I agree that "The Village" is "beautiful without sound"--REALLY beautiful--and for me that's always been enough to have a soft spot for Shyamalan; ditto for Atom Egoyan. And so I think that M Night's best movie is "The Happening," if you can forget Leguizamo's scenes, because Mark Wahlberg is smart enough to have read the script, seen how stupid it was, and to play it as a comedy. He's as funny as he was through Huckabees through the whole thing, Shyamalan's pretty compositions, etc. are in tact, and there's even a wacky environmentalist subtext to enjoy! If you watch it through Wahlberg's perspective--well-meaning and light-hearted--instead of Shyamalan/Leguizamo--world-changing and histrionic--it's a great movie.
Henry, thanks for the response.
You write, "All films come out of some kind of ideology". What does this mean? Obviously, all films are the products of humans with aims. Equally obviously, all films come from a "point of view" in that they convey a limited range of information. A video-taped lecture on the mechanics of engines "come[s] out of some kind of ideology" in these two senses. I assume that you have a more interesting sense of the relevant phrase in mind. What is it?
Of course, you don't need the sweeping claim that all films "come out of a point of view" for your purposes. You can argue that Resptrepo in particular does this without arguing that all films do. But you failed to respond to the main reason that I offered for thinking that Restrepo doesn't "come out of a point of view" in any interesting sense -- namely, that it does not even *feign* to be objective. If I want to manipulate you into believing p via my film, then I will at least offer a cartoon of the perspective of those who reject p in the film, and I'll suggest in the film that that perspective is bad. If all goes well, you'll think that you've seen the whole picture regarding p and can rightfully conclude that p. But it would be inane of me to try to manipulate you into believing p by literally *only* offering the perspective of advocates of p and doing nothing whatever to indicate, let alone undermine, the perspective of advocates of not-p. Obviously, there will be advocates of not-p for any interesting proposition, p. This is all the more obvious when p is (something like) the proposition that Americans should be at war in Afghanistan, and so many Afghans vocally endorse not-p. The effect of a film that literally just presented the perspective of advocates of p would be to leave the (non-idiot) viewer at best agnostic as to whether p -- since he would know full well that there's another side of the story about which he's heard nothing. In all likelihood, then, a film that only presents a single perspective on an issue -- without even presenting a cartoon of the opposite perspective -- is not trying to get you to take a stand on the issue at all.
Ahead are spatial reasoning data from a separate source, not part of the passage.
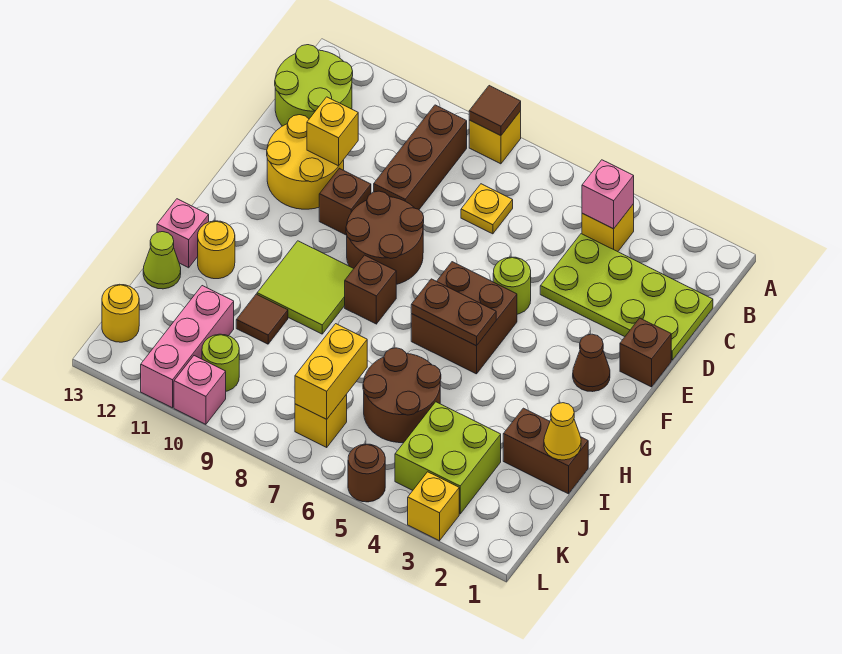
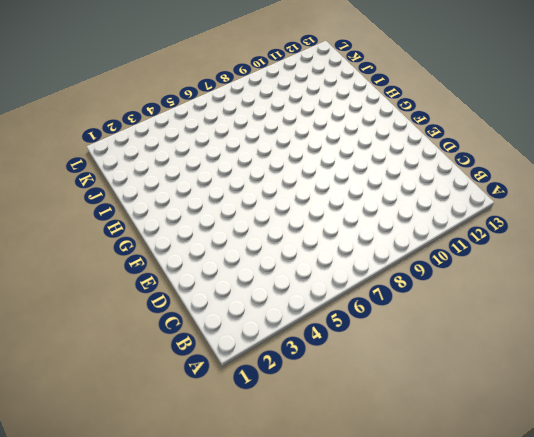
none -> yellow brick A8 level 1
none -> yellow brick B4 level 1
none -> brown brick B9:D9 level 1
none -> lime round brick B12:C13 level 1

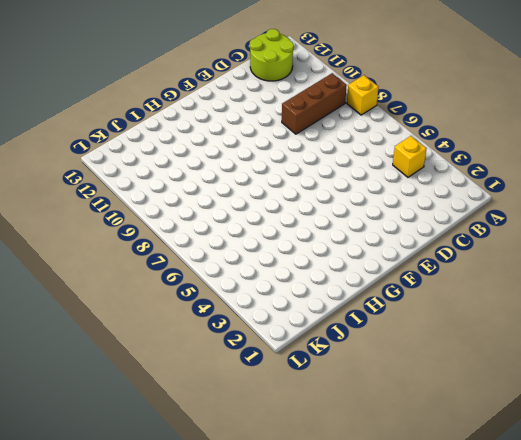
none -> lime plate C1:D4 level 1
none -> yellow plate C7 level 1
none -> yellow round brick D11:E12 level 1
none -> brown brick E1 level 1

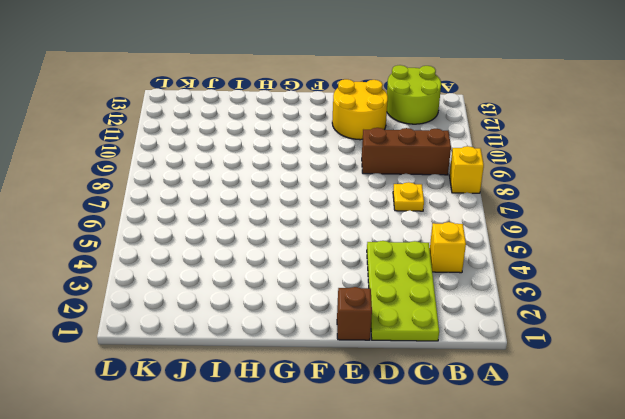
none -> lime round brick E5 level 1
none -> brown round brick E8:F9 level 1
none -> brown brick E10 level 1
none -> brown cone F2 level 1

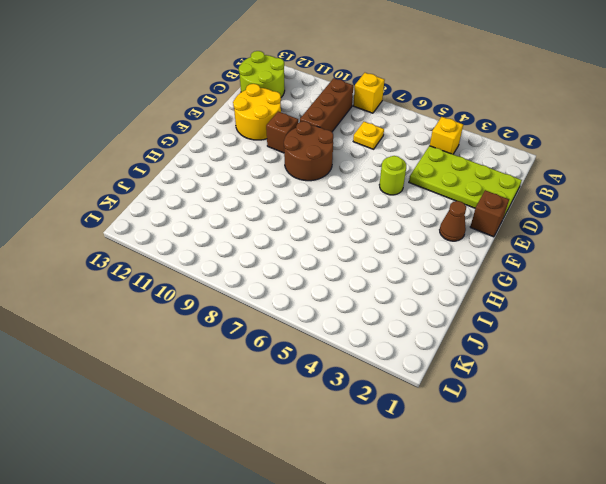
none -> brown brick F5:G6 level 1
none -> brown brick G8 level 1
none -> lime tile G9:H10 level 1
none -> yellow round brick H12 level 1

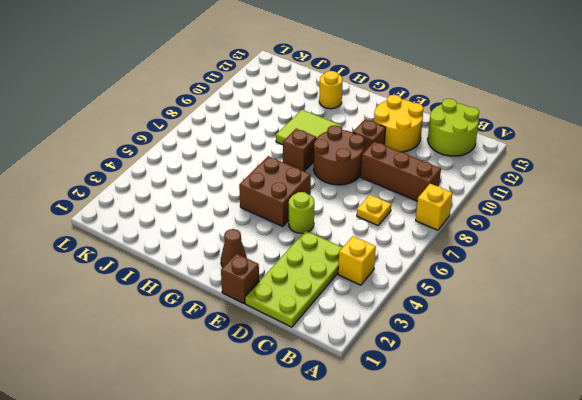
none -> pink brick H13 level 1
none -> brown brick I1:I2 level 1
none -> brown round brick I5:J6 level 1
none -> brown tile I10 level 1

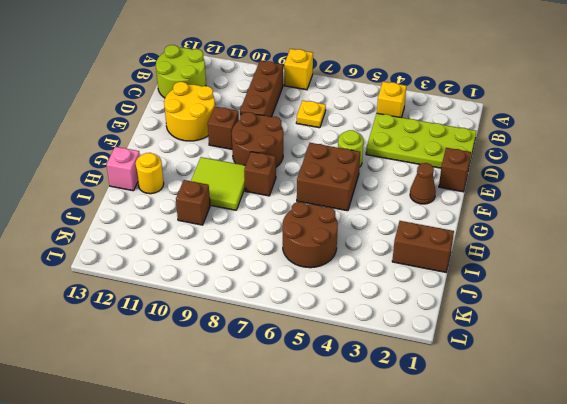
brown brick I10 level 1 -> brown tile I10 level 1
none -> lime cone I13 level 1
none -> lime brick J3:K4 level 1
none -> pink brick J11:L11 level 1
none -> yellow brick K7 level 1

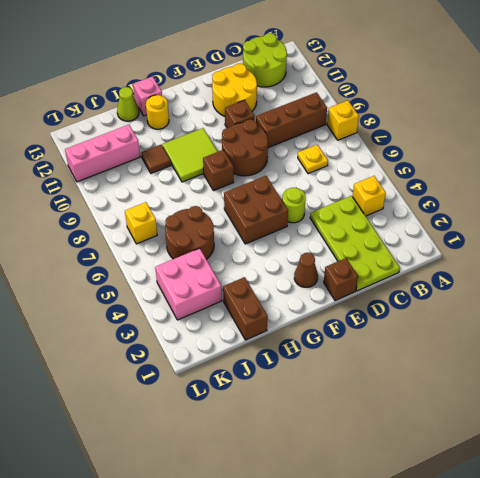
pink brick J3:K4 level 1 -> lime brick J3:K4 level 1
none -> lime round brick K10 level 1
none -> yellow round brick K13 level 1
none -> yellow brick L3 level 1
none -> brown round brick L5 level 1

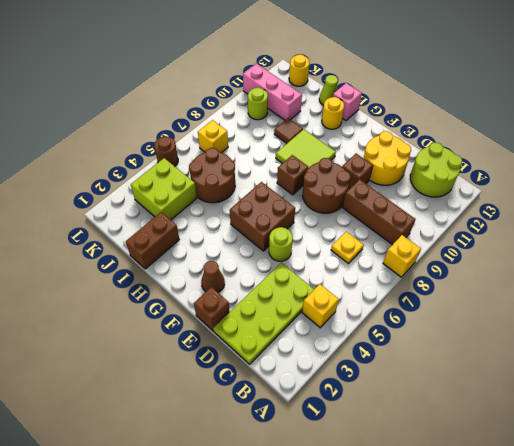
none -> yellow brick L3 level 1
none -> pink brick L10 level 1
none -> brown tile A8 level 2
none -> pink brick B4 level 2

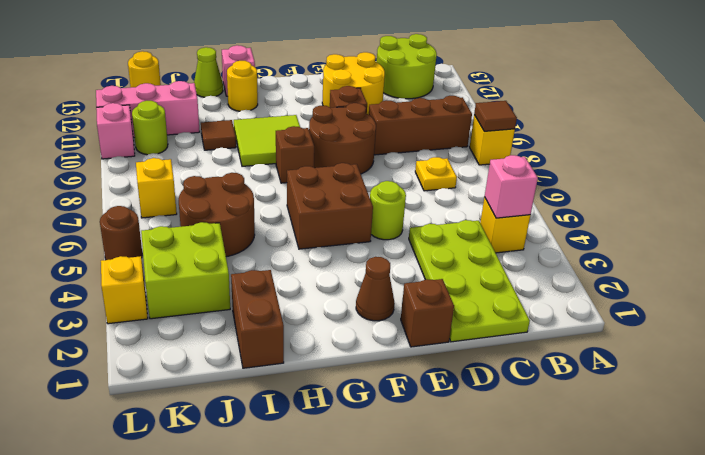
none -> yellow brick D11 level 2
none -> brown plate G5:G6 level 2
none -> yellow cone I1 level 2
none -> yellow brick J7:K7 level 2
It's trying to do something else. In the case of Restrepo, what I suggested that the film is trying to do is give you a sense of the experience of American soldiers in a physically and morally overwhelming situation. But, even if that's wrong, the point of Restrepo can't sympathetically be thought to be to get across a pro-American message regarding the war in Afghanistan -- given that it doesn't even pretend to tell you what you need to know to evaluate that message.